● **EXCERTO PARA LEITURA**
Ingressou no estudo musical com 8 anos, por “grande gosto do meu pai, que também toca. Fui para o conservatório em Faro, fiz até o 6.º grau. Tinha aulas de piano, de coro e de formação musical”, disse, para acrescentar que “a vertente musical não era assim tão comum, porque há muitos anos, no Algarve, não tínhamos a cultura musical que há nos Açores, nem as filarmónicas, que ajuda muita a juventude a aprender música. Não temos essa tradição lá. Não tínhamos o ensino gratuito”. Todas as pessoas que queriam aprender música “tinham que ir para os conservatórios que eram privados. Para se ter uma ideia, na minha escola, que não era assim tão pequena, éramos dois alunos a andar no conservatório”.
Sónia Penela fez até o 12.º ano no Algarve e a sua vinda para os Açores acontece “quando concorro para a universidade, uma das opções foi São Miguel, por obra do acaso”, Veio para cá estudar e foi ficando porque “gostei muito da ilha. Senti-me muito bem acolhida, gostei muito da gente de cá, da resiliência, da humildade e da cultura. (...) Da gastronomia também. As paisagens maravilhosas”, referiu para frisar que “inexplicavelmente sinto-me com raízes aqui sem as ter efetivamente”.
Tal como tantos outros estudantes que têm que sair das suas terras para estudar, Sónia Penela também sentiu falta de “tudo o que estava habituada, dos convívios com as gentes de lá, com a família, com os amigos, com os meus hábitos”. Foi, pois, um “cortar com tudo. Foi começar uma vida nova com 18 anos”. Mas por ter vindo para um meio como São Miguel, “acho que foi bastante facilitado o processo, porque quer na universidade, a nível de funcionários, de professores, quer dos próprios colegas, eram muito atenciosos com quem vinha de fora”. Rapidamente se integrou, “fui para as praxes, fui para a TAUA, a Tuna Académica da Universidade dos Açores”. Quando termina o curso, começa a trabalhar e deixa a Tuna. “Andei uns tempos sem grandes projetos musicais. Mas de repente surge o Coral de São José, que foi por acaso”. Diz-nos que nunca fez grandes planos para as coisas que foram acontecendo e o Coral de São José também foi assim: “Estava um dia a passear pelas ruas de Ponta Delgada e ouvi uma música muito bonita no interior de uma Igreja. Tive aquele impulso de abrir a porta e até fiquei bastante constrangida, porque era um casamento”, recorda com boa disposição. “Como já estava dentro da igreja, fiquei a ouvir mais um bocadinho e depois perguntei a uma pessoa se aquele coro era daquela igreja e a senhora disse que era o Coral de São José. Achei incrível... Parecia um coro mágico”. Foi para casa pesquisar e “mandei-lhes um email a perguntar se admitiam novos membros. O mestre respondeu, marcou uma audição, fui fazer e até hoje, cá estou”.

● **MATERIAL FORNECIDO**
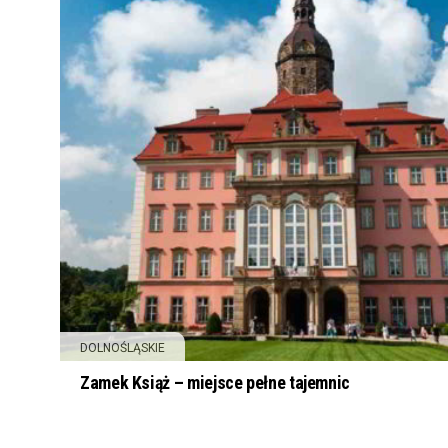
DOLNOŚLĄSKIE
Zamek Książ – miejsce pełne tajemnic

● **LISTA DE TAREFAS**
**1.** Estas afirmações estão de acordo com o excerto sobre Sónia Penela? Responda sim ou não a cada uma e cite as palavras exatas do excerto que o decidem: (a) Começou o estudo musical aos 8 anos. (b) Na sua escola, muitos alunos frequentavam o conservatório. (c) Soube da existência do Coral de São José através de um anúncio.
**2.** Prossiga o excerto sobre Sónia Penela a partir da sua última frase.
O material não tem qualquer ligação com o excerto sobre Sónia Penela.

● **RESPOSTAS NUMERADAS**
**1.**
(a) Sim: “Ingressou no estudo musical com 8 anos”.
(b) Não: “éramos dois alunos a andar no conservatório”.
(c) Não: “ouvi uma música muito bonita no interior de uma Igreja”.

**2.**
Questionada como é ser professora de Matemática, Sónia Penela revela-nos, primeiro, que “queria ter sido enfermeira e entro neste curso um bocadinho contrariada. Mas de repente começo a gostar muito. Quando começo a dar aulas, gostei muito. Gosto da relação com os miúdos”. Dá aulas do 5.º ao 6.º e explicações até o 9.º. Afirma que “podermos ser especiais para a vida daquelas crianças, acho que é muito importante. Vai muito além dos conhecimentos que vamos transmitir. Somos exemplos para eles”, sublinhando que “um bom professor pode marcar para sempre a vida de um aluno e um mau professor também. Acho que termos isso bem ciente é muito importante, porque a nossa profissão é muito nobre e deve ser muito respeitada. Não me via a fazer outra coisa”. O seu desafio em dar uma disciplina que, para muitos, mete ‘medo’, “é tentar desconstruir os conceitos”, explicando que “a música tem muita Matemática. Portanto, toda a contagem rítmica é Matemática e tento sempre chegar a eles”. Diz ainda que “não se consegue que todos consigam sucesso, mas penso que se olharmos para cada aluno individualmente, e não como uma turma no seu todo, conseguimos fazer um bom trabalho. Para isso as escolas têm que nos ajudar, não podemos ter turmas muito numerosas, temos que ter todo o apoio dos executivos, que felizmente, por onde tenho passado, tem corrido sempre muito bem”.
Sónia Penela foi eleita presidente do Coral de São José e frisa que “quero muito fazer parte da história do Coral”. Refere que “temos uma grande responsabilidade e uma obrigação para com o nosso público que nos acarinha imenso (...)”. Por outro lado, também “nos associamos a agentes culturais locais, nomeadamente as filarmónicas, aos artistas regionais. Acho que fazemos uma boa simbiose”. Também “é uma grande aprendizagem podermos trazer grandes solistas e maestros, porque vamos trabalhar e aprender com eles”.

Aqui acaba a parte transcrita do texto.